Directions for this task: For the word "Agely", count the lines of the data that include it and give only the total.

━━━━━ Material to process ━━━━━

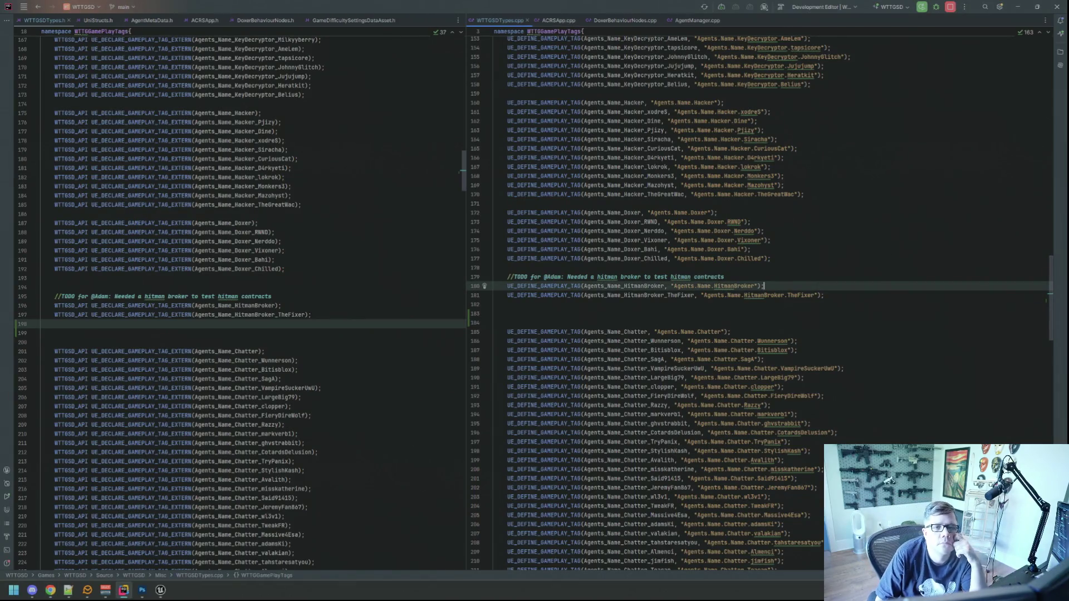
{"action": "key", "text": "alt+Tab"}
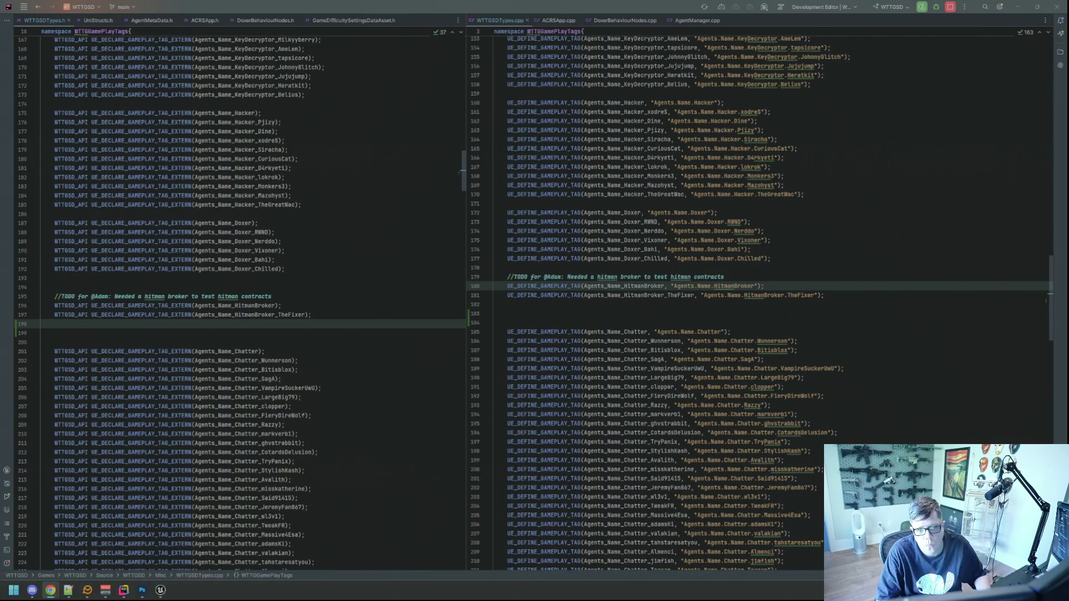
Search the header for 'Agely' to jump to the Agents_Name_KeyDecryptor_Agely declaration.
{"action": "key", "text": "alt+Tab"}
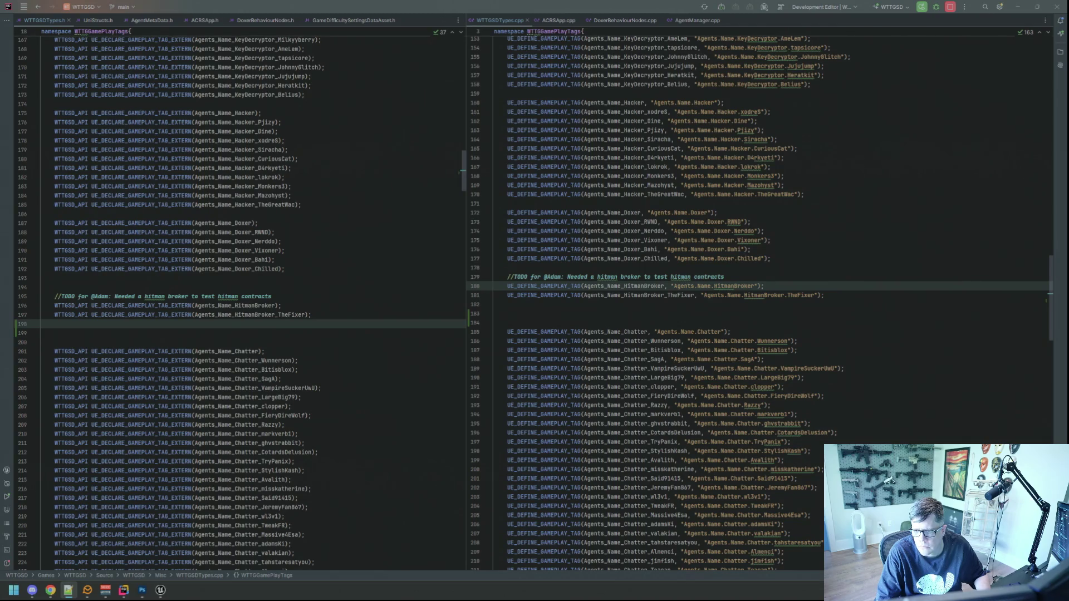
{"action": "left_click", "coordinate": [349, 122]}
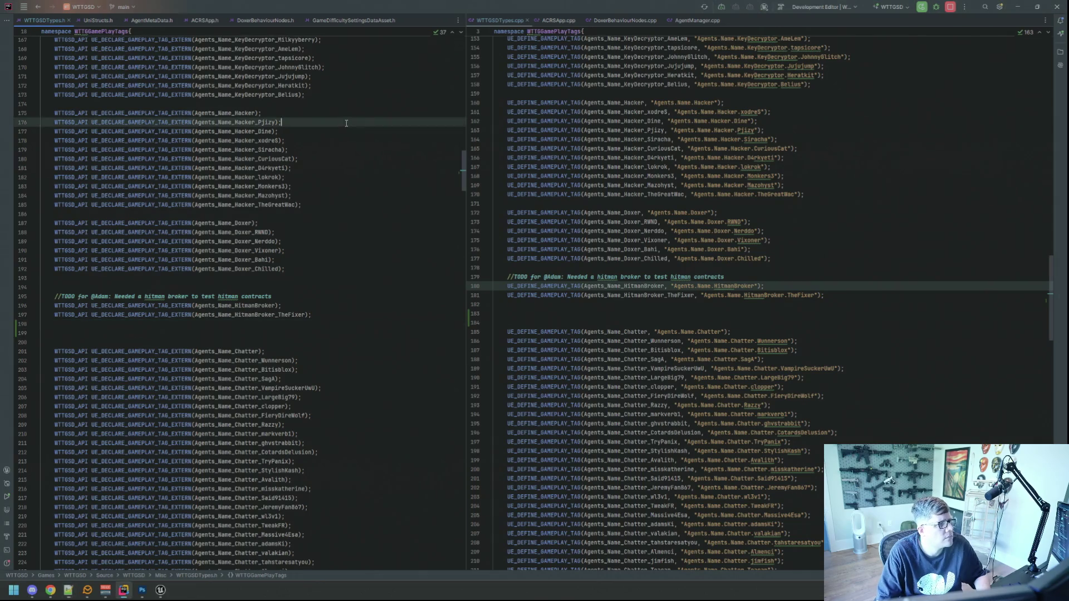
{"action": "key", "text": "ctrl+f"}
{"action": "type", "text": "Agely"}
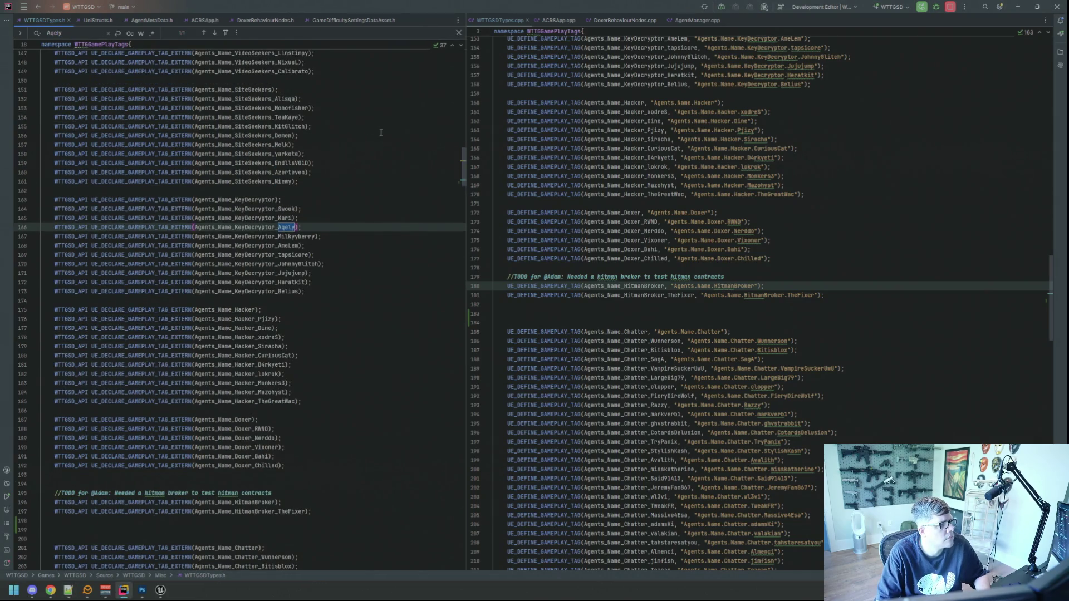
{"action": "key", "text": "Escape"}
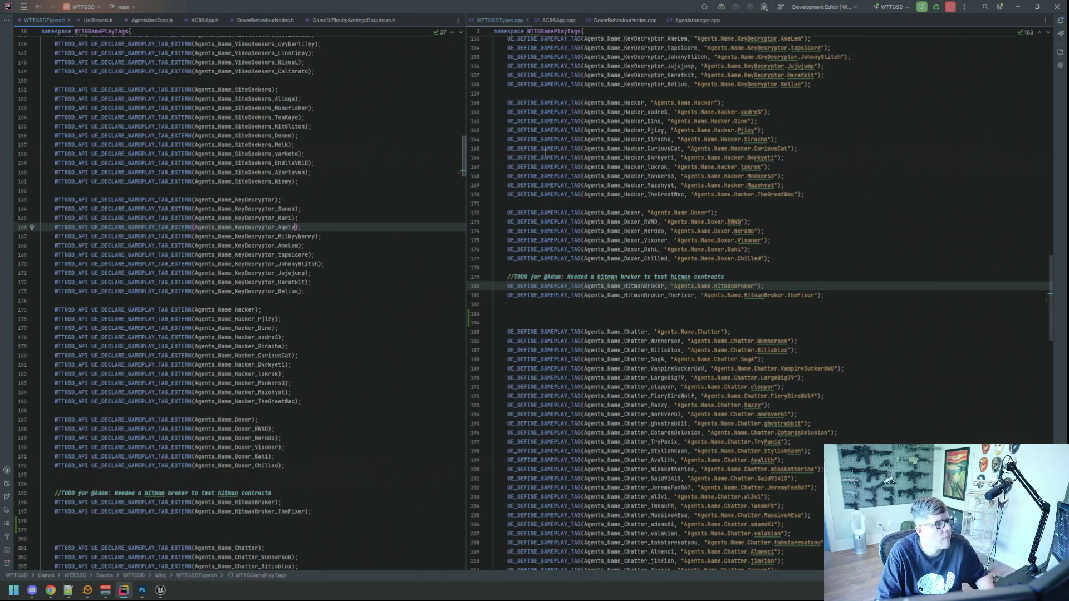
{"action": "key", "text": "alt+Tab"}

━━━━━

The completed task: 2